> [Data]
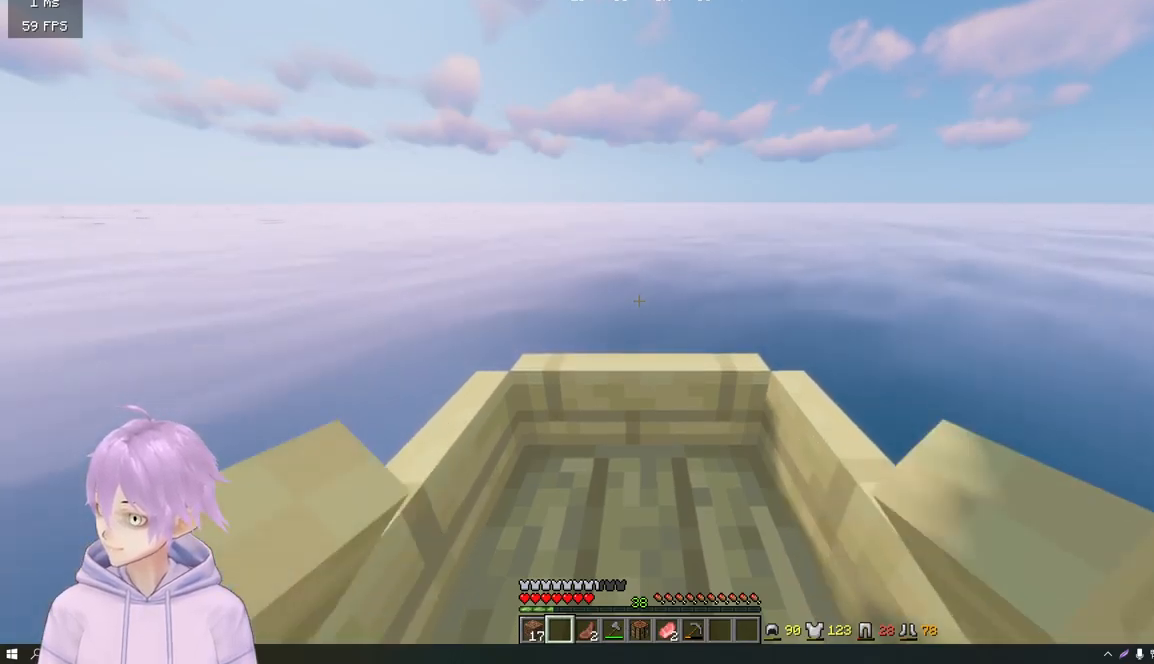
{"keys": ["w"], "mouse": [], "events": []}
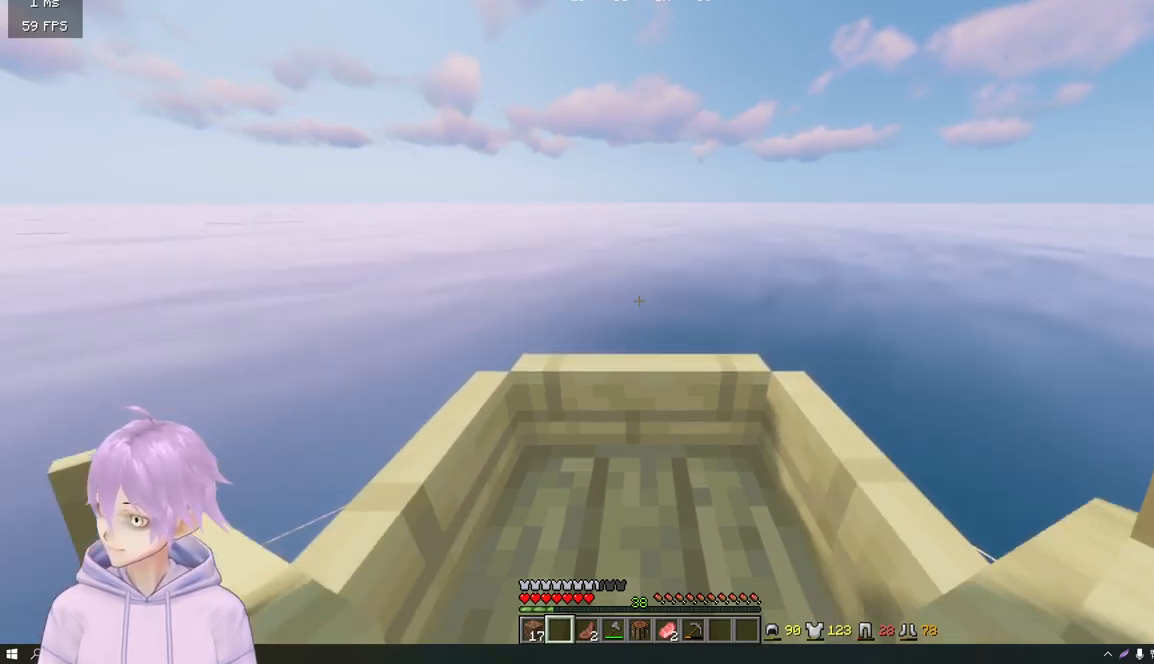
{"keys": ["w"], "mouse": [], "events": []}
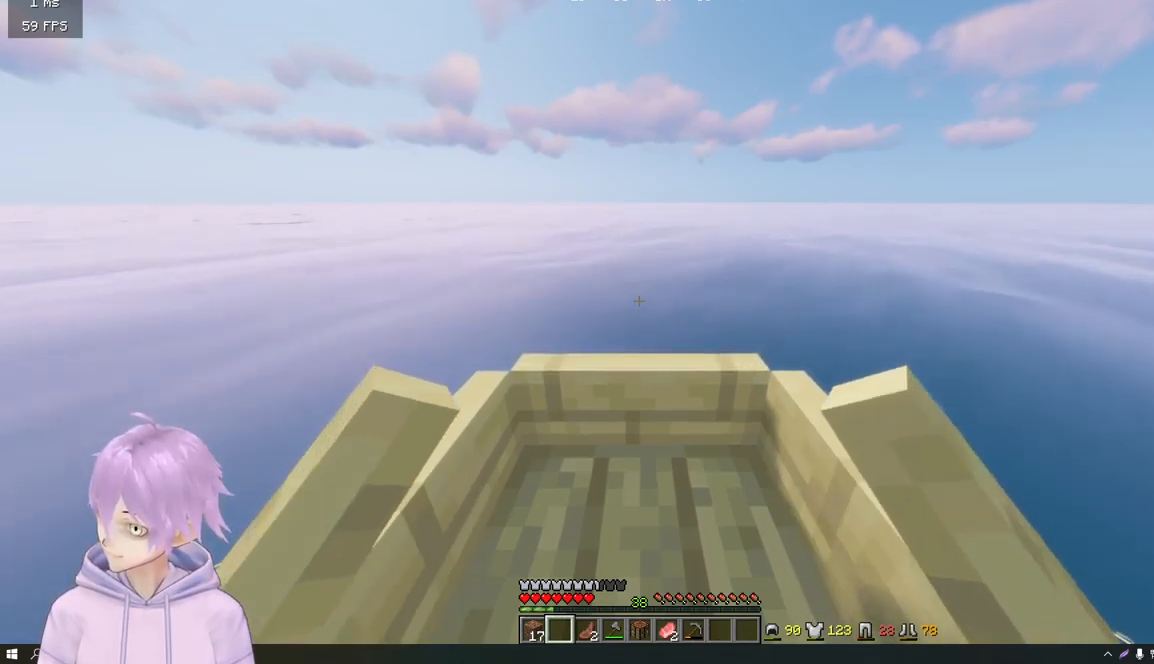
{"keys": ["w"], "mouse": [], "events": []}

> [Directions] Go through the data and return every word of it verbatim, leaving out the pictures.

> [Exercise answer]
{"keys": ["w"], "mouse": [], "events": []}
{"keys": ["w"], "mouse": [], "events": []}
{"keys": ["w"], "mouse": [], "events": []}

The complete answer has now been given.